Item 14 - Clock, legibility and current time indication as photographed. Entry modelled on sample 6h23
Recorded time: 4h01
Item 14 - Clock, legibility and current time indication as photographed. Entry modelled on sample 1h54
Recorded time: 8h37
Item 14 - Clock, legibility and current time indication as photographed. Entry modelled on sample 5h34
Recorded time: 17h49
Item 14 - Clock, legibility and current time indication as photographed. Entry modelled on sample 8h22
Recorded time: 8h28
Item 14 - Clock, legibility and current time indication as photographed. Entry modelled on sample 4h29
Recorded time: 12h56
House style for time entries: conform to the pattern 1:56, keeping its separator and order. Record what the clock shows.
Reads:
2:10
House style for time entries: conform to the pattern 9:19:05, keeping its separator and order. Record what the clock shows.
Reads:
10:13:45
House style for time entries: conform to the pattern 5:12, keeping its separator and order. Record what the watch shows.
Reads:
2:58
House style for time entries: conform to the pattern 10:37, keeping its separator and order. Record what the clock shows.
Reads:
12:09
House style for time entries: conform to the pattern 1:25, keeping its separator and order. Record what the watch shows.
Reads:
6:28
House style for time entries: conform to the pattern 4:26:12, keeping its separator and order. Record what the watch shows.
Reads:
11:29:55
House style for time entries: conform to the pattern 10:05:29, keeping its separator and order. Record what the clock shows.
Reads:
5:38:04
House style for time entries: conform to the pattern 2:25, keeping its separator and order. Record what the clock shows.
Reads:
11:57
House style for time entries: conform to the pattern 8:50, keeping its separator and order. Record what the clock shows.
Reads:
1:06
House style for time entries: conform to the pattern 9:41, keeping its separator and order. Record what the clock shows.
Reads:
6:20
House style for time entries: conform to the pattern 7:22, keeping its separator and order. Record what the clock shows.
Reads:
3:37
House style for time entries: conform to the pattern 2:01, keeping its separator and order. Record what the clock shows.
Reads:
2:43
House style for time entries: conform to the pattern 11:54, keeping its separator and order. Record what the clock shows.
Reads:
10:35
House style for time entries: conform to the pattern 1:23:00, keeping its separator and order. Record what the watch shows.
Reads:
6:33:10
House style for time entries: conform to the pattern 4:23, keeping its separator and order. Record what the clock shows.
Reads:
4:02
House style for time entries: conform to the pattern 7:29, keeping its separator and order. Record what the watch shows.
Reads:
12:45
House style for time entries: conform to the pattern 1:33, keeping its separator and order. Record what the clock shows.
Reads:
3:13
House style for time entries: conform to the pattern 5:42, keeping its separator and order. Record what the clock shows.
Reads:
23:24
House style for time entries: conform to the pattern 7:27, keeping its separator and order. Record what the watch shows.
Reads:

**AIM**
Write out, word for word, the lines from the one containing "pattern 7:27, keeping" through the final line above.

**RESPONSE TO THE EXERCISE**
House style for time entries: conform to the pattern 7:27, keeping its separator and order. Record what the watch shows.
Reads:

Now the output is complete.